The OS-independent cargo
build command with GStreamer support is as follows:
cargo build --release --features gstreamer-backend
sudo apt install build-essential gstreamer1.0-plugins-good gstreamer1.0-plugins-base libgstreamer-plugins-base1.0-dev libgstreamer-plugins-good1.0-dev
For additional plugins, add packages of gstreamer1.0-plugins-X
replacing X
with "bad", "ugly", "ffmpeg", etc. in the above command.
Then, to enable the GStreamer backend during your librespot build using cargo:
Using Homebrew, you can find gstreamer plugin packages. For example, here is the recipe for the -bad plugins. Here's how you'd install all the main plugin packages:
brew install gst-plugins-good gst-plugins-bad gst-plugins-ugly
This should bring in the -base plugins as well as C development headers as dependencies, but if not, use brew search
to your advantage to discover additional packages.
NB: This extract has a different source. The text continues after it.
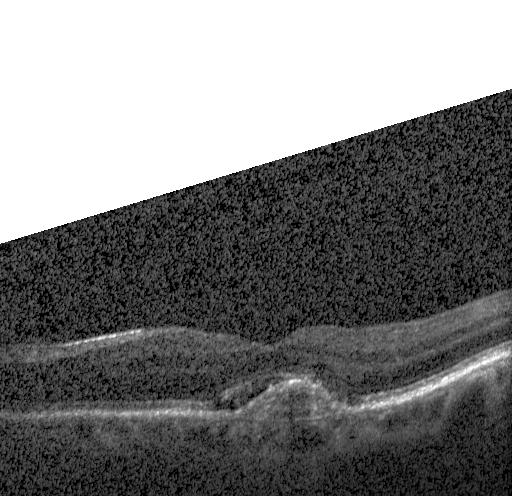 OCT B-scan · acquired on a Heidelberg Spectralis · fovea-centered.
Impression: a choroidal neovascular membrane.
On Windows, you can configure your build toolchain using one of two approaches: the Visual C++ toolchain or the MinGW64 toolchain. This Wiki does not currently document how to use the Visual C++ toolchain. The MinGW64 toolchain is quite straightforward.
For MinGW64, you should do the following things:
- Install MSYS2 from here.
- Install Rust within MSYS's environment (bash) using
pacman -S mingw-w64-x86_64-rust
. - Install GStreamer and dependencies within MSYS using
pacman -S mingw-w64-x86_64-gst-plugins-base mingw-w64-x86_64-gst-plugins-good mingw-w64-x86_64-gst-plugins-bad mingw-w64-x86_64-gst-plugins-ugly mingw-w64-x86_64-gstreamer mingw-w64-x86_64-gcc
- Build librespot normally using
cargo
. - Copy the librespot.exe binary into the
bin
directory where all your MinGW DLLs are. You may have to copy some DLLs as well. - If librespot.exe crashes or fails to launch due to missing DLLs, you can always copy them from wherever they are in the MinGW/MSYS folder structure into the same directory as librespot.
It is also possible to use third-party GStreamer builds in many cases, because Windows doesn't care whether compiled .DLL files were built with MinGW or Visual C++. There are official GStreamer binaries for Windows available here and you can drop the DLLs into the same directory as your librespot.exe to have it pick them up.
As a final option, in case commonly available builds don't have the plugins you're looking for, you can build GStreamer from source. By far, the easiest way to build GStreamer from source on Windows is using MSYS2.